#### TASK DETAILS:
Exact reproduction is required for the lines below starting at the line with "Table 3. List" and ending at the line with "Figure 6. Example", both included. No other lines, and no pictures.

#### DATA SHOWN:
□ □ □

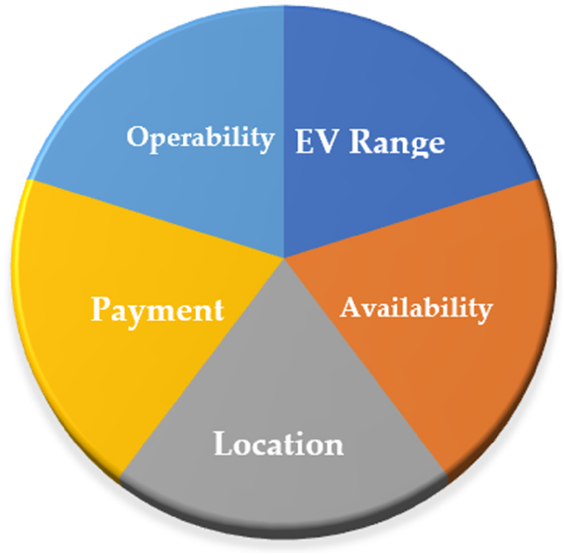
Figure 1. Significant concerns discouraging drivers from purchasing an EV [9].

□ □ □

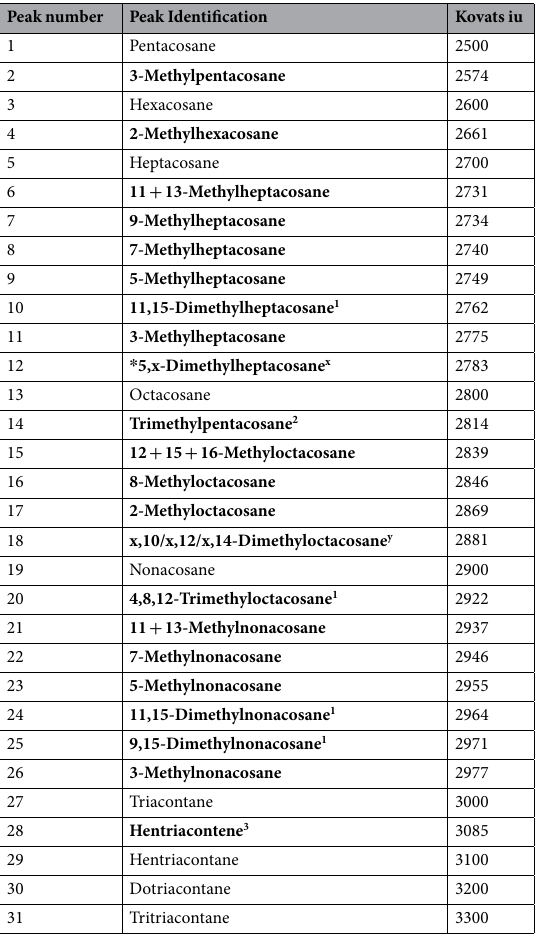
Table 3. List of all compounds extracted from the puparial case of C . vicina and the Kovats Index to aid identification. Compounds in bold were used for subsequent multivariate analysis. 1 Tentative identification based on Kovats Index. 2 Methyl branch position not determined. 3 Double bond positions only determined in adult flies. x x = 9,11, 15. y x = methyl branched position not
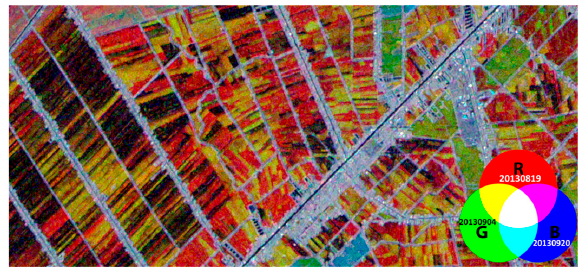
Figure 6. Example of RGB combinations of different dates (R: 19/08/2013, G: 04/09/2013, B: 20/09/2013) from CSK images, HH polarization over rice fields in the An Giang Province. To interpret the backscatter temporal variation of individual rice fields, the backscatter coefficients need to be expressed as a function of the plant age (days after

□ □ □

#### REPLY:
Table 3. List of all compounds extracted from the puparial case of C . vicina and the Kovats Index to aid identification. Compounds in bold were used for subsequent multivariate analysis. 1 Tentative identification based on Kovats Index. 2 Methyl branch position not determined. 3 Double bond positions only determined in adult flies. x x = 9,11, 15. y x = methyl branched position not
Figure 6. Example of RGB combinations of different dates (R: 19/08/2013, G: 04/09/2013, B: 20/09/2013) from CSK images, HH polarization over rice fields in the An Giang Province. To interpret the backscatter temporal variation of individual rice fields, the backscatter coefficients need to be expressed as a function of the plant age (days after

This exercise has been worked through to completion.